Плужников вошел в Москву, как входят в непроглядную тучу. Это была туча страданий и болей, которыми исходил пораженный болезнью город. И среди этих сгустков беды, болезненных и ядовитых мерцаний он различал малую пульсирующую точку, в которой концентрировалась беда такой силы, что сердце его заболело, пронзенное невидимой иглой. Этой точкой страдания была Аня, которая взывала к нему, протягивала свой крохотный лучик любви, и этот лучик, ударяя в сердце, причинял нестерпимую боль.
Как самолет, захватывая в бортовые антенны луч наведения, стремится к цели, так и он, двигаясь по лучу боли, искал Аню. Точка перемещалась по городу, словно Аню перевозили с места на место. Сначала точка пульсировала в районе Яузы, у Лефортово, и Плужников двигался вдоль ленивой реки, мимо огромных корпусов, где когда-то были авиационные лаборатории, военные институты и академии, а теперь размещались склады немецкого пива и итальянской лазурной сантехники. Точка внезапно переместилась в район Медведково, и он бродил среди огромных, словно одинаковые куски рафинада, зданий, выискивая среди окон, не мелькнет ли где ее дорогое лицо. Точка перелетела в центр, в район Неглинной, и он шагал среди роскошных ресторанов, нарядных лимузинов, великолепных витрин и искал в толпе ее быструю знакомую фигурку с почтовой сумкой наперевес. Когда точка, подобная маячку боли, переместилась в район аэропорта "Шереметьево", он испугался, что ее хотят вывезти из страны. Но когда маячок оказался в районе Склифосовского, Плужников ужаснулся, подумав, что ей так худо, что она попала в больницу. В конце концов, точка погасла где-то в районе Фрунзенской набережной, будто на Аню накинули непроницаемый колпак, окружили непрозрачным экраном или она вовсе погибла.

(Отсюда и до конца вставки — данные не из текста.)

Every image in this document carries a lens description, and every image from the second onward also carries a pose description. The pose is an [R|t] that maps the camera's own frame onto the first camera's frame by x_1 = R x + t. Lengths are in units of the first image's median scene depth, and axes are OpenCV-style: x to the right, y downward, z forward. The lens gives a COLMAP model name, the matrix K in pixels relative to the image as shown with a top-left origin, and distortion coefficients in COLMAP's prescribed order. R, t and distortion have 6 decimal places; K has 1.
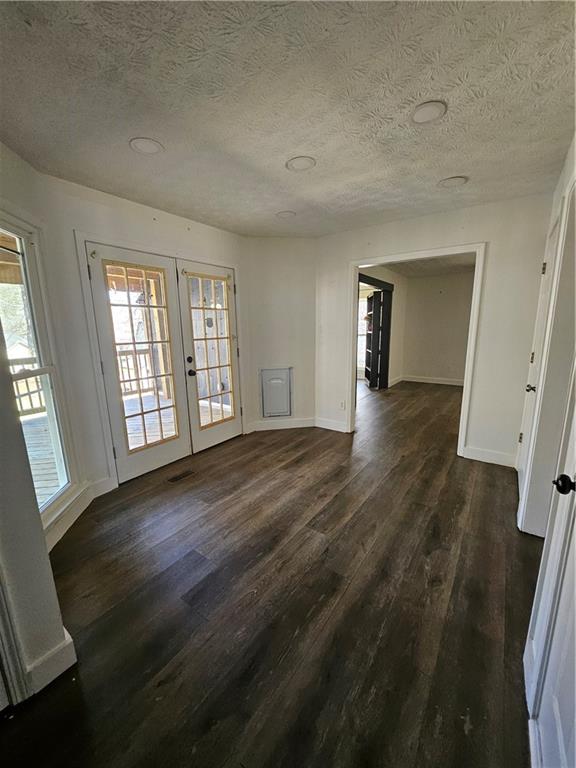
lens RADIAL K [[303.2, 0, 290.2], [0, 303.2, 389.9], [0, 0, 1]] dist [-0.004162, 0.000103]
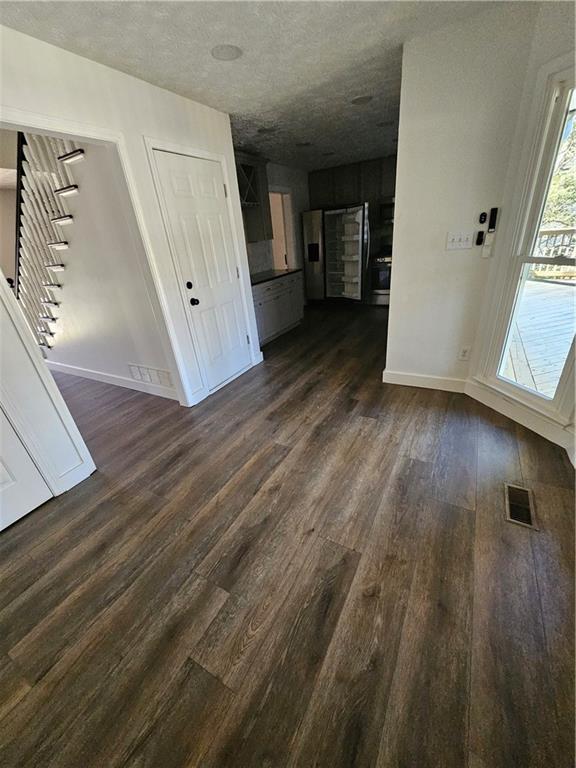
lens RADIAL K [[303.2, 0, 290.2], [0, 303.2, 389.9], [0, 0, 1]] dist [-0.004162, 0.000103]
pose [[-0.988156, 0.145603, -0.048459, 0.073021], [0.083713, 0.776131, 0.624990, -0.328254], [0.128611, 0.613531, -0.779127, 1.535808]]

Он обшарил все здания вокруг помпезного Штаба сухопутных войск, где когда-то работал мозг великой армии, а теперь несколько генералов играли в карты с изображением Саддама Хусейна, Тарика Азиза и других иракских лидеров. Следов Ани не было. Не было ее и дома. Таясь в подворотнях, опасаясь засады, он исследовал своим чутким локатором знакомое окно, но оно было слепо, безжизненно. Ничто не отразилось на экране, в который превратилось его любящее сердце.
Он тихо брел по проспекту. Хамовническая церковь, нарядная и чудесная, словно игрушка, созданная в ликовании чьей-то восхищенной, наивной душой, напомнила ему собственные лубки. Именно так нарисовал бы он румяную деву, у которой радостно играли голубые глаза, золотились кустистые косы, белотканый наряд украшали алая вышивка и зеленые бусы, опускалась к земле пышная бахрома. Перед церковью за оградой стояло дерево в холодном солнце осени. Мерзли нищие, беззлобно переругиваясь и хватая прохожих за полы. Плужников наклонил печальную голову и вошел в храм.
Было тепло и людно, солнечно и водянисто-прозрачно. Горели свечи, окруженные прозрачным жаром. Перед сумрачно-алыми и землисто-зелеными образами разноцветно светили лампады. Голоса поющего хора казались блеклыми золотыми нитями, которые осторожно вытягивались из поношенной ризы и бережно накручивались на клубочек. Именно в такой, пожухлой, слабо мерцающей ризе был батюшка с редкой бородкой, впалыми щеками и грустными голубыми глазами, воздевавший руки к своей послушной пастве.